Data sumber
--------------------------------------------------
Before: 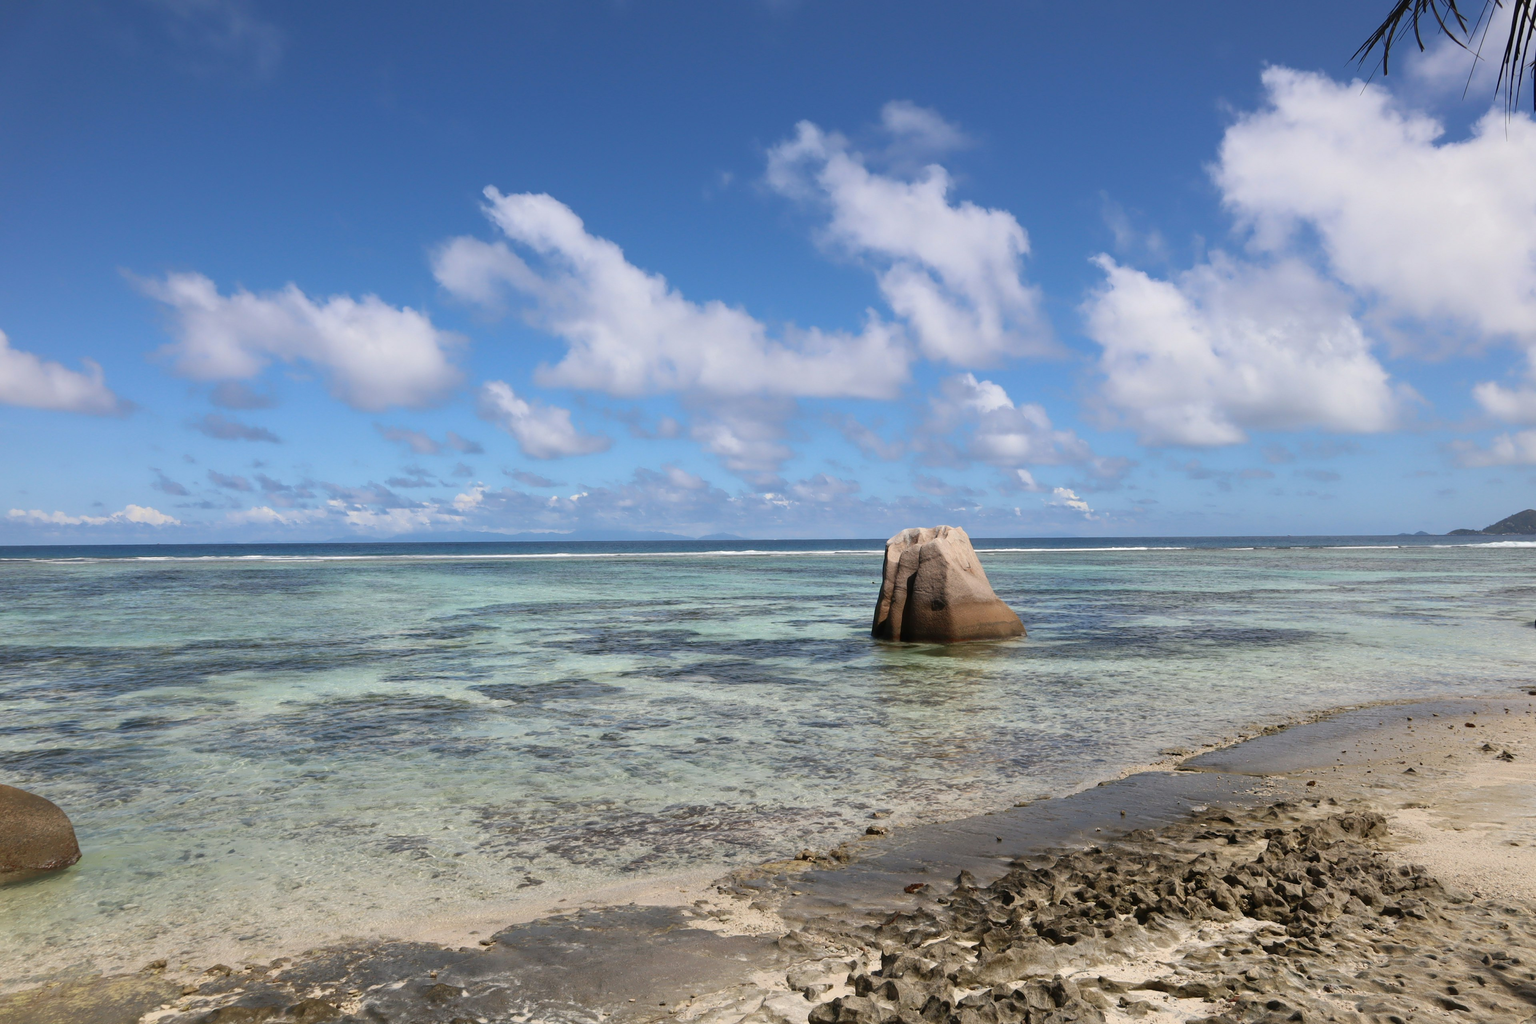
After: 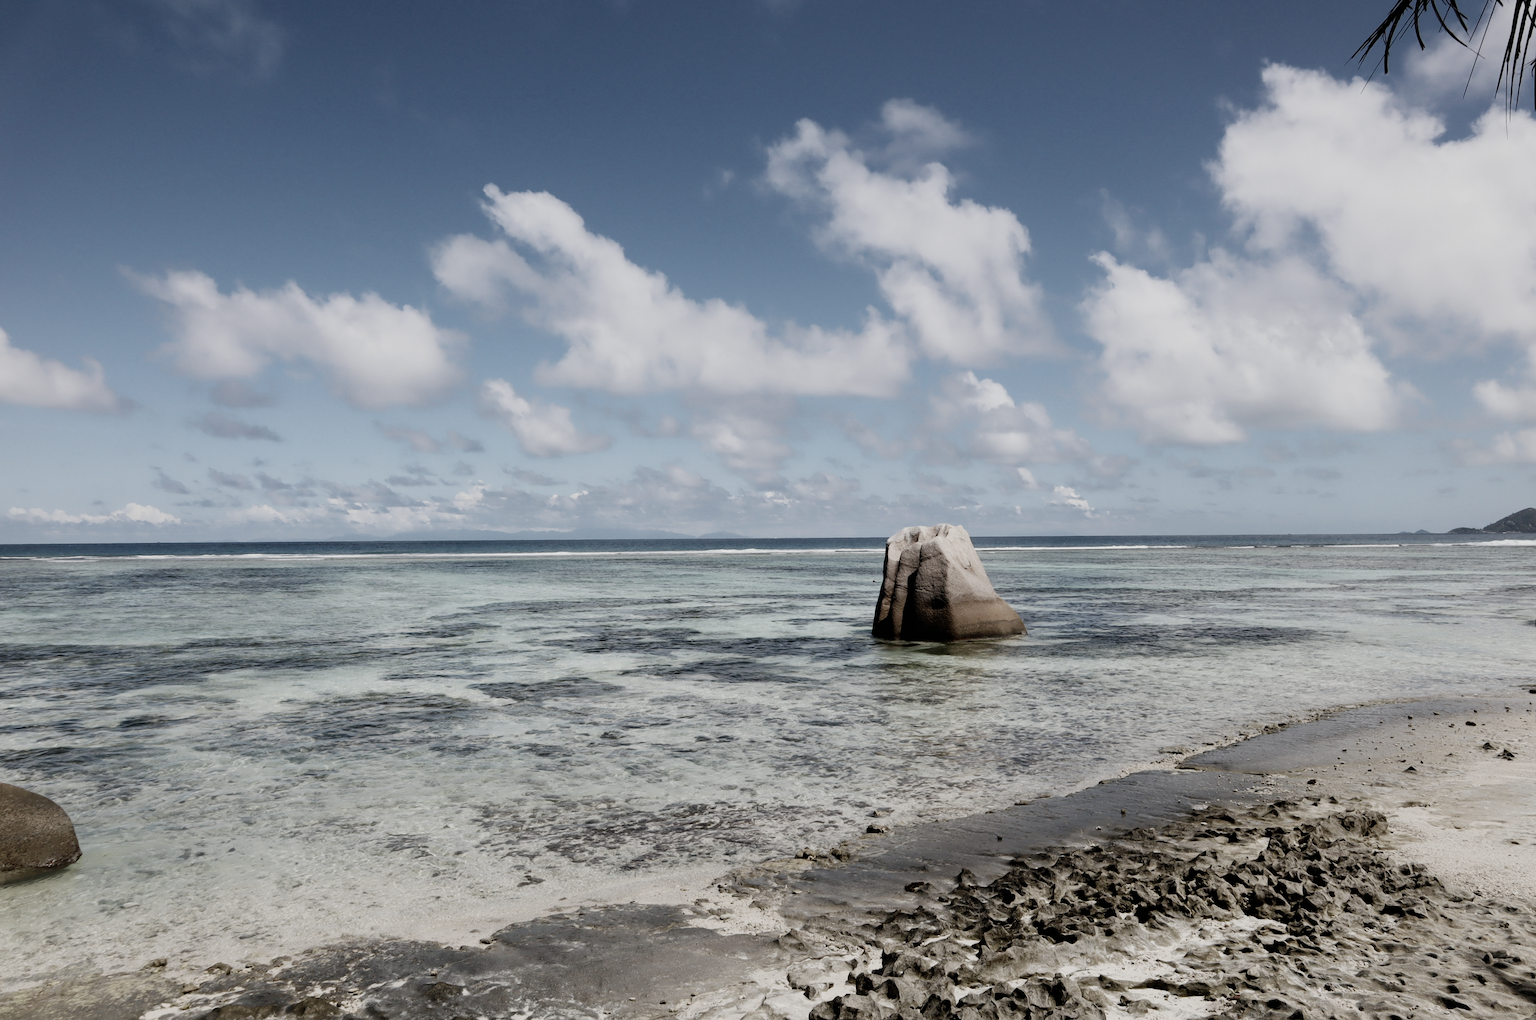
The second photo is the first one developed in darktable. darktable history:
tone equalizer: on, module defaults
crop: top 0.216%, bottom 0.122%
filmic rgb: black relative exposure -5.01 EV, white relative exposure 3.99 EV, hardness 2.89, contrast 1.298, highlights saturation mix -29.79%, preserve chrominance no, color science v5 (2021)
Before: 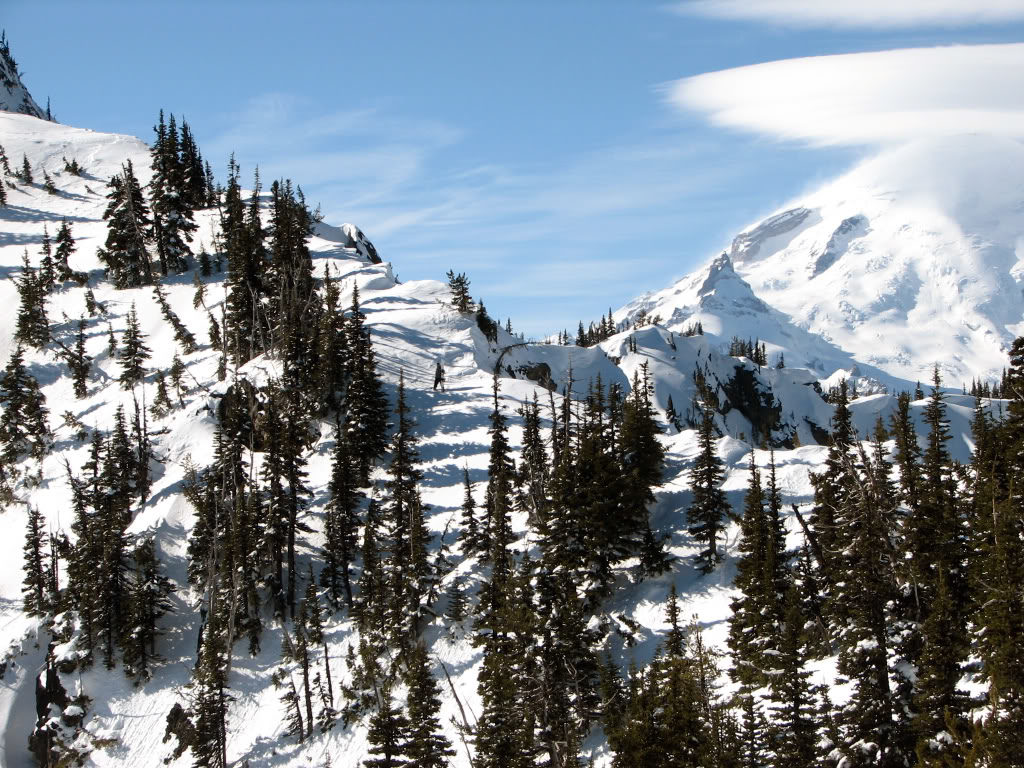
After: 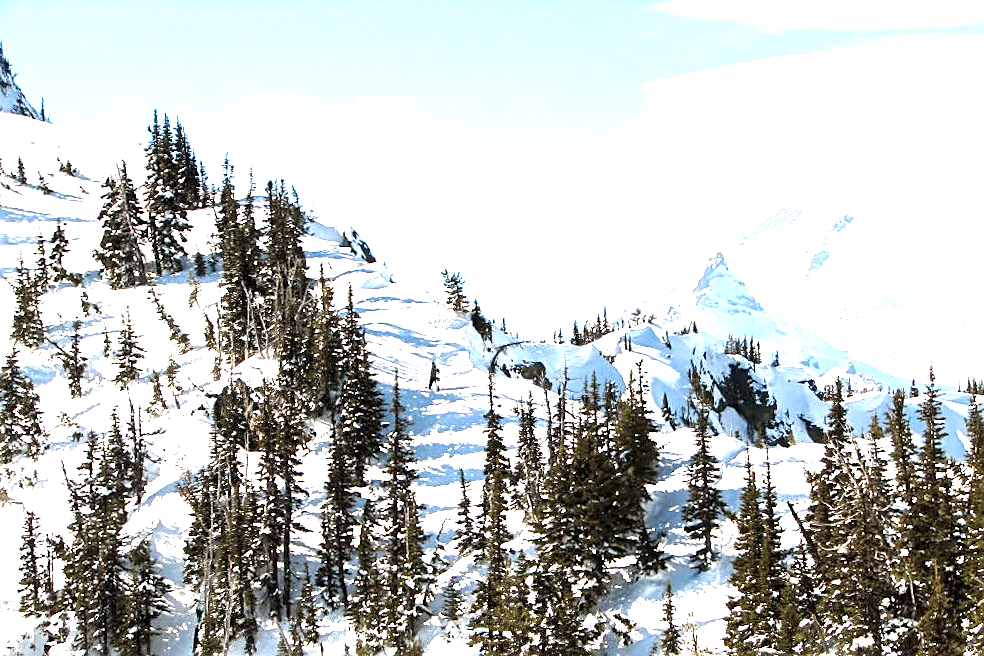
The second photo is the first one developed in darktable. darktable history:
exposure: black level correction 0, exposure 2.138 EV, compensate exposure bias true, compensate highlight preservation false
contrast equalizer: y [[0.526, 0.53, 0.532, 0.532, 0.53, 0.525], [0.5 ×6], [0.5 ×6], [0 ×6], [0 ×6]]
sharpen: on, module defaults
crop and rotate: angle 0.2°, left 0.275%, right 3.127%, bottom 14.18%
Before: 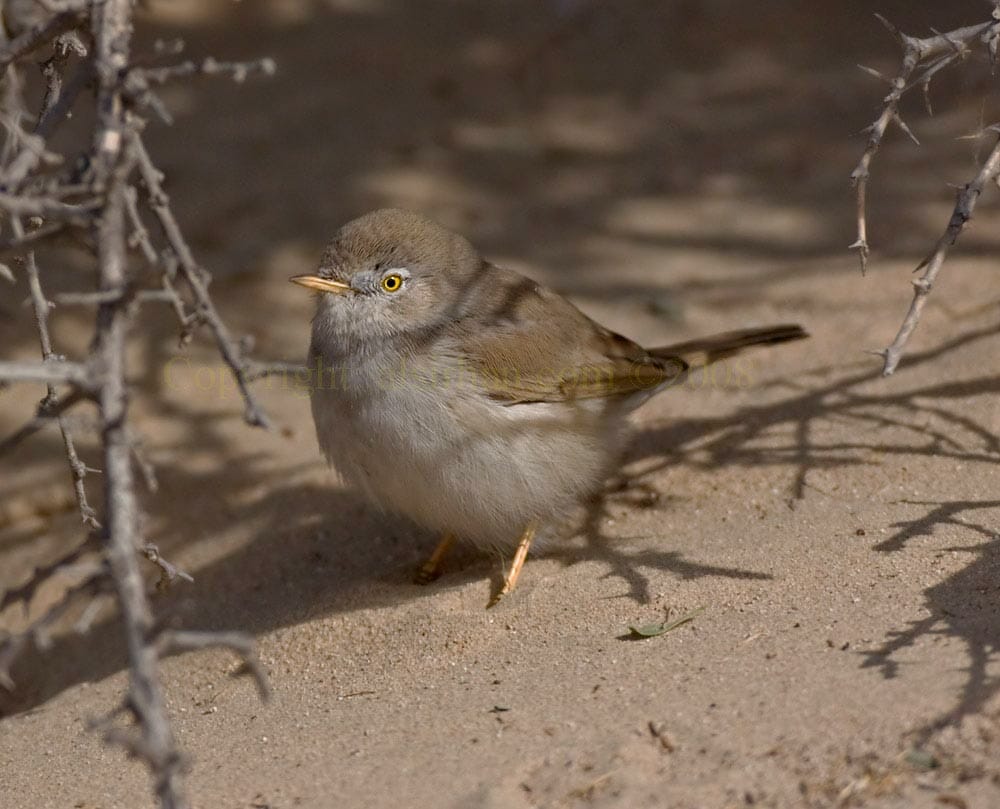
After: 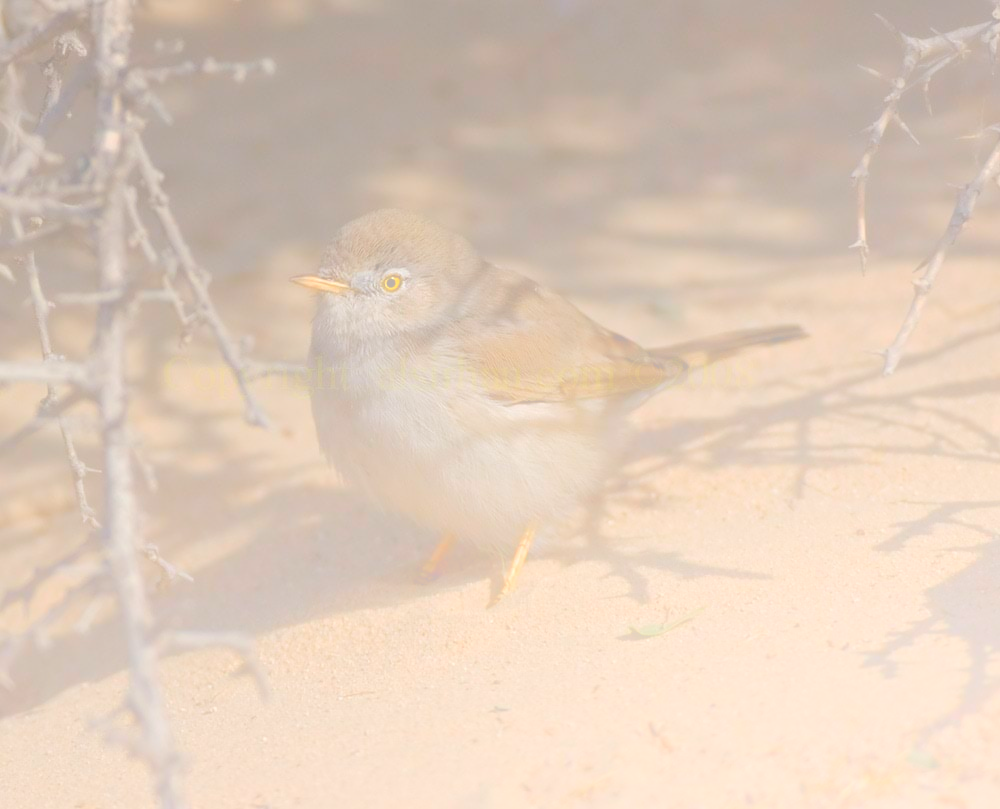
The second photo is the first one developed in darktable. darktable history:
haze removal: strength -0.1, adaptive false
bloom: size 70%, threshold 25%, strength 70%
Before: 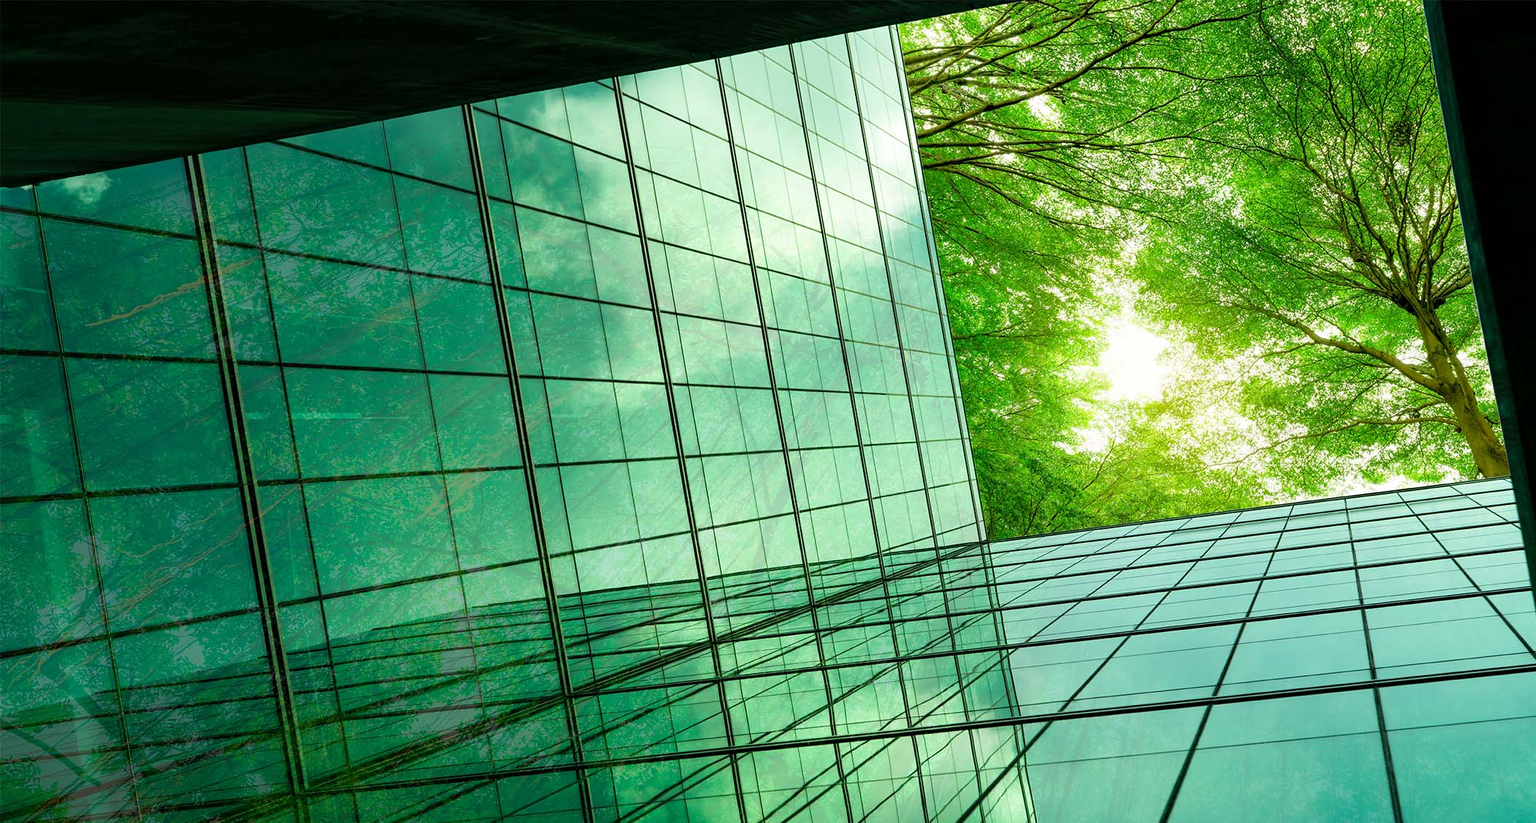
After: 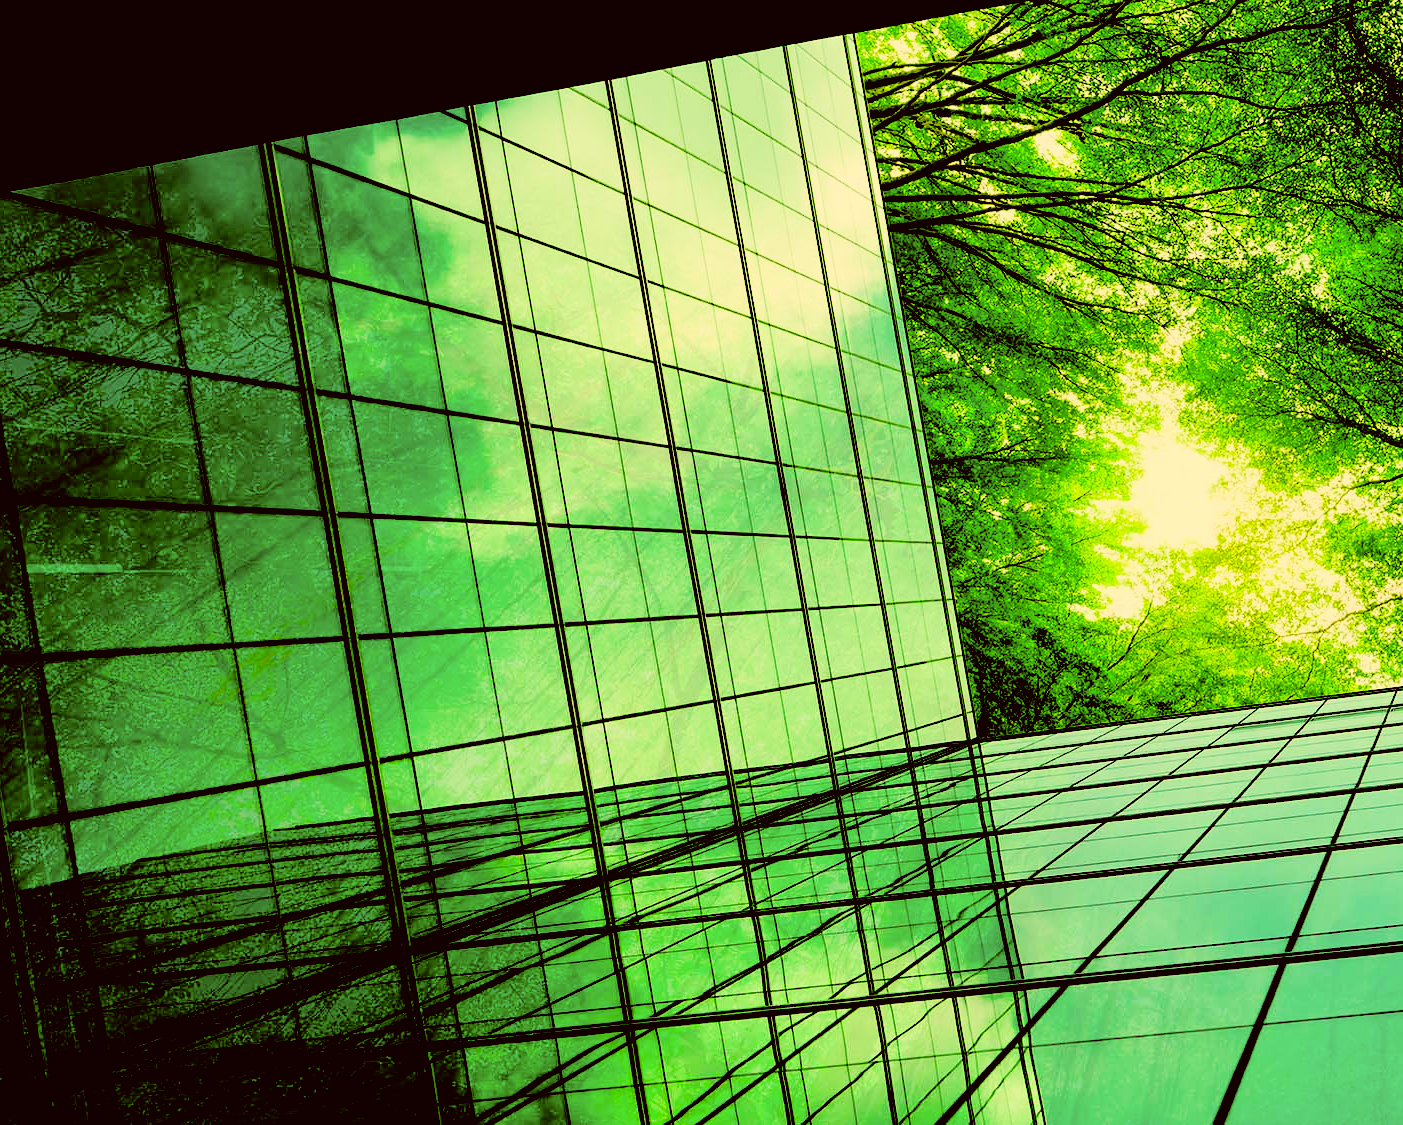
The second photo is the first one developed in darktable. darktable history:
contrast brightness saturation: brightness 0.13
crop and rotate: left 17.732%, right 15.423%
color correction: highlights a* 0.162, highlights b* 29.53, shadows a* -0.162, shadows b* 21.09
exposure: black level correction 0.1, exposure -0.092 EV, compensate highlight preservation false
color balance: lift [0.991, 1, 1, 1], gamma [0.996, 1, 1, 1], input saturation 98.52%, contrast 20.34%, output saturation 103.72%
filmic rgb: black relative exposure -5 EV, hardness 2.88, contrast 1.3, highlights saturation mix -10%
--------------------------------------------------
_Petunjuk Pengerjaan_
Nyatakan seluruh baris di atas sebagai daftar JSON berisi string, satu string untuk setiap baris, tanpa menyertakan baris kosong. Gambar tidak perlu dimasukkan ke dalam jawaban.

_Jawaban_
[
  "Before: ",
  "After: ",
  "The second photo is the first one developed in darktable. darktable history:",
  "tone equalizer: on, module defaults",
  "crop: top 0.216%, bottom 0.122%",
  "filmic rgb: black relative exposure -5.01 EV, white relative exposure 3.99 EV, hardness 2.89, contrast 1.298, highlights saturation mix -29.79%, preserve chrominance no, color science v5 (2021)",
  "Before: ",
  "After: ",
  "The second photo is the first one developed in darktable. darktable history:",
  "exposure: black level correction 0, exposure 2.138 EV, compensate exposure bias true, compensate highlight preservation false",
  "contrast equalizer: y [[0.526, 0.53, 0.532, 0.532, 0.53, 0.525], [0.5 ×6], [0.5 ×6], [0 ×6], [0 ×6]]",
  "sharpen: on, module defaults",
  "crop and rotate: angle 0.2°, left 0.275%, right 3.127%, bottom 14.18%",
  "Before: ",
  "After: ",
  "The second photo is the first one developed in darktable. darktable history:",
  "haze removal: strength -0.1, adaptive false",
  "bloom: size 70%, threshold 25%, strength 70%",
  "Before: ",
  "After: ",
  "The second photo is the first one developed in darktable. darktable history:",
  "contrast brightness saturation: brightness 0.13",
  "crop and rotate: left 17.732%, right 15.423%",
  "color correction: highlights a* 0.162, highlights b* 29.53, shadows a* -0.162, shadows b* 21.09",
  "exposure: black level correction 0.1, exposure -0.092 EV, compensate highlight preservation false",
  "color balance: lift [0.991, 1, 1, 1], gamma [0.996, 1, 1, 1], input saturation 98.52%, contrast 20.34%, output saturation 103.72%",
  "filmic rgb: black relative exposure -5 EV, hardness 2.88, contrast 1.3, highlights saturation mix -10%"
]